The study identified a homozygous missense mutation (c.355C>T; p.H150Y) in *CDH2* in three siblings with severe ADHD. This mutation resides in a region crucial for furin protease cleavage and N-cadherin maturation. Biochemical assays demonstrated significantly reduced cleavage efficacy of the mutated peptide compared to the wild type. Knock-in mice carrying the human mutation exhibited core behavioral features of hyperactivity in open-field tests, increased startle amplitude, and potential working memory deficits. These hyperactivity symptoms were exacerbated by acute methylphenidate administration. Ex vivo analysis revealed that *Cdh2*-mutant neurons had smaller presynaptic vesicle clusters, a reduced readily releasable pool (RRP) size, and attenuated evoked transmitter release. Spontaneous miniature excitatory postsynaptic current (mEPSC) frequency was also significantly lower in these neurons, indicating impaired synaptic transmission. Short-term synaptic plasticity, specifically frequency facilitation, was also reduced. Furthermore, qPCR and ELISA analyses revealed significantly reduced tyrosine hydroxylase (TH) expression and dopamine levels in the prefrontal cortex of mutant mice, suggesting impaired dopaminergic neurotransmission. Whole-transcriptome analysis identified numerous differentially expressed genes (DEGs) in the ventral midbrain and prefrontal cortex, including genes related to cell adhesion, synapse organization, and neuronal function. Many of these DEGs were previously linked to ADHD.

This study presents compelling evidence for a causal link between a novel *CDH2* mutation and familial ADHD. The findings highlight the crucial role of N-cadherin in synaptic function and dopaminergic neurotransmission, emphasizing the importance of proper N-cadherin maturation for normal brain development and function. Impaired N-cadherin function, due to the identified mutation, leads to alterations in synaptic properties, affecting both the size and release probability of synaptic vesicles. The observed reduction in dopamine levels in the prefrontal cortex is consistent with the “hypo-dopaminergic” hypothesis of ADHD. The aggravated hyperactivity response to methylphenidate in mutant mice suggests a potential mechanistic explanation for the variable response to stimulant medication observed in ADHD patients.

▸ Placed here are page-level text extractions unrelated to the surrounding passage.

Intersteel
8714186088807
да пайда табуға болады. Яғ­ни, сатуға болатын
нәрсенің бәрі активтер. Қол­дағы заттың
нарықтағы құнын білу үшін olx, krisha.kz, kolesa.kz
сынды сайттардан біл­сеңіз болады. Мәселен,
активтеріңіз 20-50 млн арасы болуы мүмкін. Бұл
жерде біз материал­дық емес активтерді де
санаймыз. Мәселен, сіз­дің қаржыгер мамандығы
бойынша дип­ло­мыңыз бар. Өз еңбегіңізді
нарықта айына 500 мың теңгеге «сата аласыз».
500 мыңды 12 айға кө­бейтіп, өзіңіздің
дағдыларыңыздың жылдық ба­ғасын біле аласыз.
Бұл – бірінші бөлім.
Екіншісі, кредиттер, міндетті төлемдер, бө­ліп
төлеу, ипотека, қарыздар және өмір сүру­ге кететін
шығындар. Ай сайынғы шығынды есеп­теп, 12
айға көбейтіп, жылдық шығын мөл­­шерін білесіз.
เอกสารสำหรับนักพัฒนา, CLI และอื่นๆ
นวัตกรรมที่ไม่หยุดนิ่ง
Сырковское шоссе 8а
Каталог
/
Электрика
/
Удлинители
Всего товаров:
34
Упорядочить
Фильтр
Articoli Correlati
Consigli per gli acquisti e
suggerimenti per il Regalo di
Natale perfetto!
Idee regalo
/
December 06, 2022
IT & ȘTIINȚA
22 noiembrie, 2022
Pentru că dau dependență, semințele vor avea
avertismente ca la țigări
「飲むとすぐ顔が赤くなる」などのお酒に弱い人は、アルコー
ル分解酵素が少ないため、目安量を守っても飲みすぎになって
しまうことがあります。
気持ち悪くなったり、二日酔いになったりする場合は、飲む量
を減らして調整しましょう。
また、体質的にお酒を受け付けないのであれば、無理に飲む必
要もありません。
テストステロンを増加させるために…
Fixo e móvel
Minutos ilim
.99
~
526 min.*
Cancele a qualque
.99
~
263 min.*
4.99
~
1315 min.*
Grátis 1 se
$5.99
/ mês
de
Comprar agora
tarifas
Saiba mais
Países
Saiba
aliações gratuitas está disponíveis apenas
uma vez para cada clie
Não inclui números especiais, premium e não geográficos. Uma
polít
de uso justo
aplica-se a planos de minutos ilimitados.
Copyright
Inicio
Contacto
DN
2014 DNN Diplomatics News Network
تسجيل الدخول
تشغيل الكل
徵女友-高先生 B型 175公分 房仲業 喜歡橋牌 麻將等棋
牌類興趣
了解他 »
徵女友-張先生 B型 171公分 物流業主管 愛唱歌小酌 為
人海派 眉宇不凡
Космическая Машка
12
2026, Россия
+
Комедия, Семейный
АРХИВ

The identified differentially expressed genes provide further insights into the complex molecular mechanisms underlying ADHD.

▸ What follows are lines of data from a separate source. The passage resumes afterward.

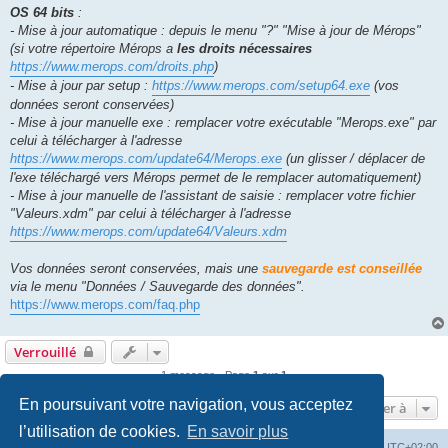
OS 64 bits
:
- Mise à jour automatique : depuis le menu "?" "Mise à jour de Mérops"
(si votre répertoire Mérops a
les droits nécessaires
https://www.merops.com/droits.php
)
- Mise à jour par setup :
https://www.merops.com/setup64.exe
(vos
données seront conservées)
- Mise à jour manuelle exe : remplacer votre exécutable "Merops.exe" par
celui à télécharger à l'adresse
https://www.merops.com/update64/Merops.exe
(un glisser / déplacer de
l'exe téléchargé vers Mérops permet de le remplacer automatiquement)
- Mise à jour manuelle de l'assistant de saisie : remplacer votre fichier
"Valeurs.xdm" par celui à télécharger à l'adresse
https://www.merops.com/update64/Valeurs.xdm
Vos données seront conservées, mais une
sauvegarde est conseillée
via le menu "Données / Sauvegarde des données".
https://www.merops.com/faq.php
Verrouillé
1 message • Page
1
sur
1
En poursuivant votre navigation, vous acceptez
Aller à
l’utilisation de cookies.
En savoir plus
Mérops
Forum
Supprimer les cookies
Heures au format
UTC+02:00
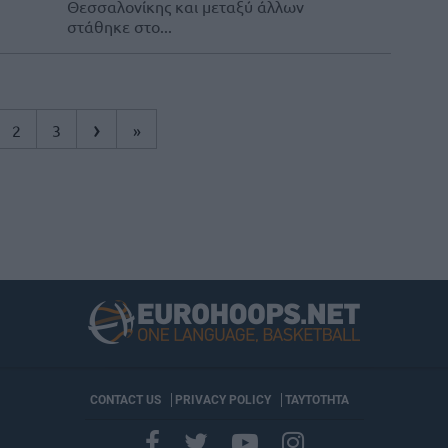
Θεσσαλονίκης και μεταξύ άλλων
στάθηκε στο...
›
2
3
»
CONTACT US
PRIVACY POLICY
ΤΑΥΤΟΤΗΤΑ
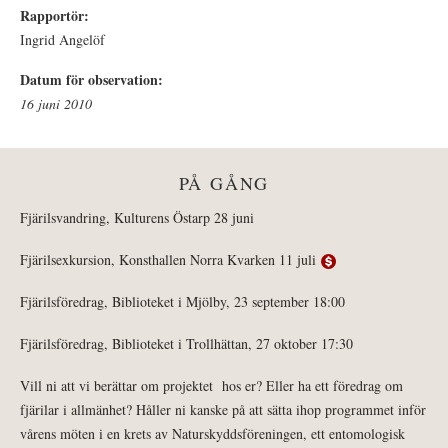
Rapportör:
Ingrid Angelöf
Datum för observation:
16 juni 2010
PÅ GÅNG
Fjärilsvandring, Kulturens Östarp 28 juni
Fjärilsexkursion, Konsthallen Norra Kvarken 11 juli
Fjärilsföredrag, Biblioteket i Mjölby, 23 september 18:00
Fjärilsföredrag, Biblioteket i Trollhättan, 27 oktober 17:30
Vill ni att vi berättar om projektet hos er? Eller ha ett föredrag om
fjärilar i allmänhet? Håller ni kanske på att sätta ihop programmet inför
vårens möten i en krets av Naturskyddsföreningen, ett entomologisk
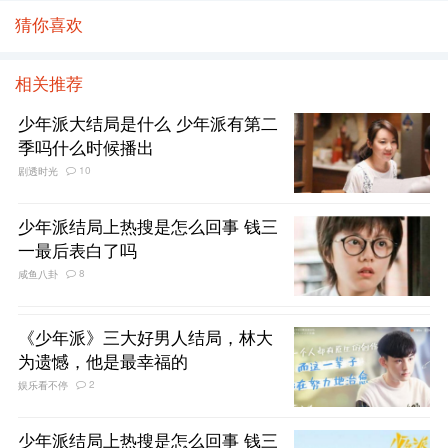
猜你喜欢
相关推荐
少年派大结局是什么 少年派有第二
季吗什么时候播出
10
剧透时光
少年派结局上热搜是怎么回事 钱三
一最后表白了吗
8
咸鱼八卦
《少年派》三大好男人结局，林大
为遗憾，他是最幸福的
2
娱乐看不停
少年派结局上热搜是怎么回事 钱三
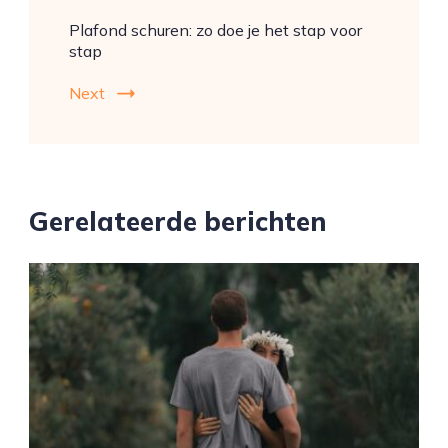
Plafond schuren: zo doe je het stap voor
stap
Next
Gerelateerde berichten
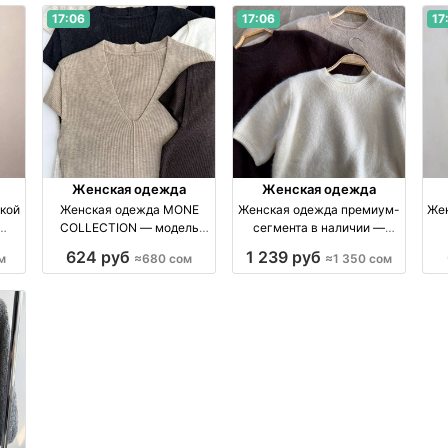
17:06
17:06
17
Женская одежда
Женская одежда
кой
Женская одежда MONE
Женская одежда премиум-
Жен
COLLECTION — модель
сегмента в наличии —
стандарт в 6 нюдовых
ограниченная коллекция
624 руб
1 239 руб
м
≈680 сом
≈1 350 сом
оттенках бренд Made in
производство Киргизия
п
Kyrgyzstan
бренд Made in Kyrgyzstan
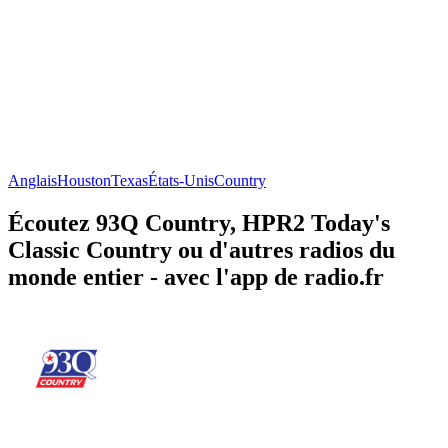
Anglais
Houston
Texas
États-Unis
Country
Écoutez 93Q Country, HPR2 Today's
Classic Country ou d'autres radios du
monde entier - avec l'app de radio.fr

This study provides the first evidence of a monogenic, non-syndromic form of familial ADHD caused by a mutation in *CDH2*. The findings reveal a critical role for N-cadherin in the pathophysiology of ADHD through its impact on synaptic transmission and dopaminergic function. The results provide potential avenues for future research into novel therapeutic strategies for ADHD, particularly for individuals unresponsive to stimulant medications. Further research could explore the specific molecular pathways downstream of N-cadherin that contribute to ADHD symptomatology and evaluate the potential of targeting these pathways for therapeutic intervention.

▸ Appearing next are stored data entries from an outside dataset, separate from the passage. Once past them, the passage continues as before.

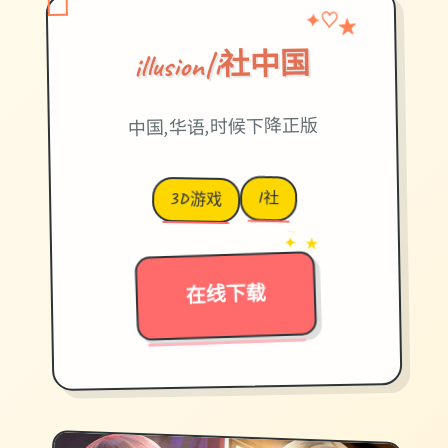
★
♡
✦
illusion|i社中国
中国,华语,时候下降正版
I社
3D游戏
→
✦ ★
在线下载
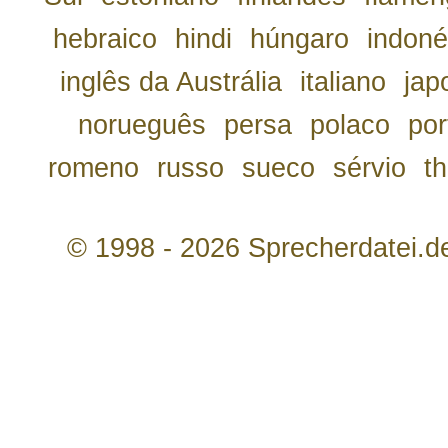
hebraico
hindi
húngaro
indoné
inglês da Austrália
italiano
jap
norueguês
persa
polaco
por
romeno
russo
sueco
sérvio
th
© 1998 - 2026 Sprecherdatei.d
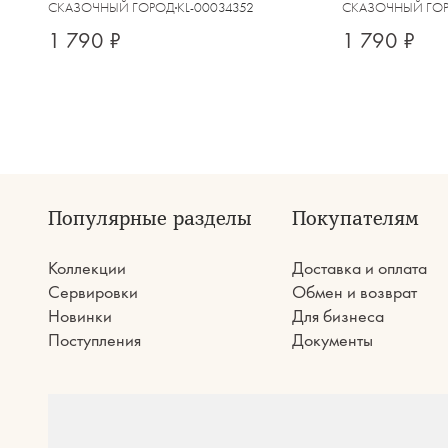
СКАЗОЧНЫЙ ГОРОД
KL-00034352
СКАЗОЧНЫЙ ГО
1 790 ₽
1 790 ₽
Популярные разделы
Покупателям
Коллекции
Доставка и оплата
Сервировки
Обмен и возврат
Новинки
Для бизнеса
Поступления
Документы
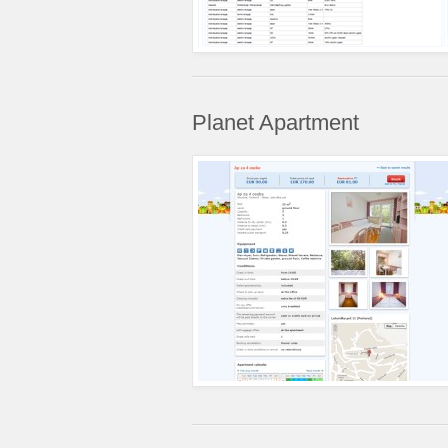
Planet Apartment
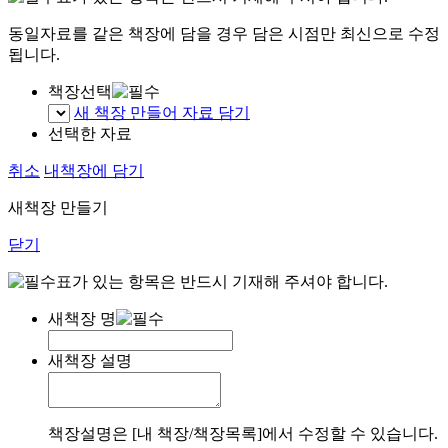
동일자료를 같은 책장에 담을 경우 담은 시점만 최신으로 수정
됩니다.
책장선택
새 책장 만들어 자료 담기
선택한 자료
취소
내책장에 담기
새책장 만들기
닫기
표가 있는 항목은 반드시 기재해 주셔야 합니다.
새책장 명
새책장 설명
책장설명은 [내 책장/책장목록]에서 수정할 수 있습니다.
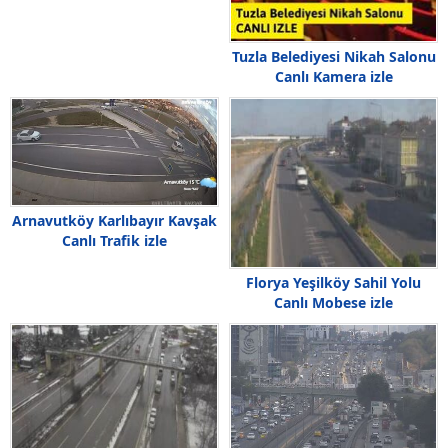
Tuzla Belediyesi Nikah Salonu
Canlı Kamera izle
Arnavutköy Karlıbayır Kavşak
Canlı Trafik izle
Florya Yeşilköy Sahil Yolu
Canlı Mobese izle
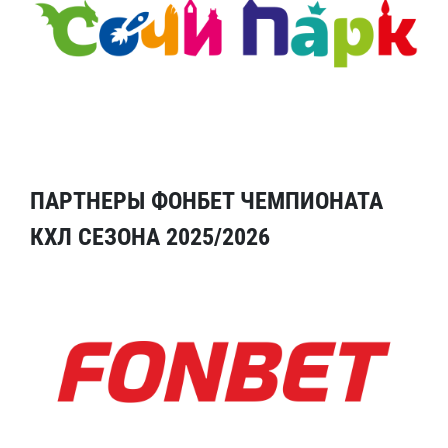
ПАРТНЕРЫ ФОНБЕТ ЧЕМПИОНАТА
КХЛ СЕЗОНА 2025/2026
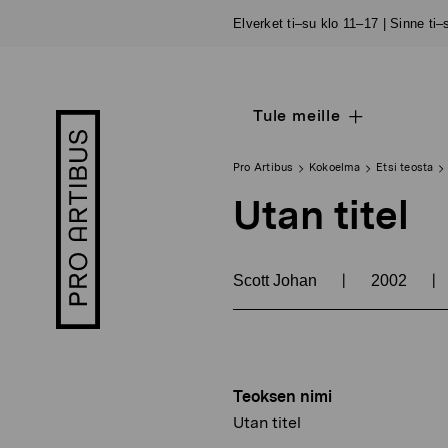
Siirry
Elverket ti–su klo 11–17 | Sinne ti
sisältöön
Tule meille
Open
Pro
sub
Artibus
navigation
logo
Pro Artibus
Kokoelma
Etsi teosta
Utan titel
|
|
Scott Johan
2002
Teoksen nimi
Utan titel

The study focused on a single family, limiting the generalizability of findings to other populations. The mouse model, while successfully recapitulating key features of ADHD, may not fully capture the complexity of the human condition. The ex vivo studies were limited to hippocampal neurons, and future research should investigate other brain regions. Finally, the precise mechanisms through which the *CDH2* mutation affects dopamine levels require further investigation.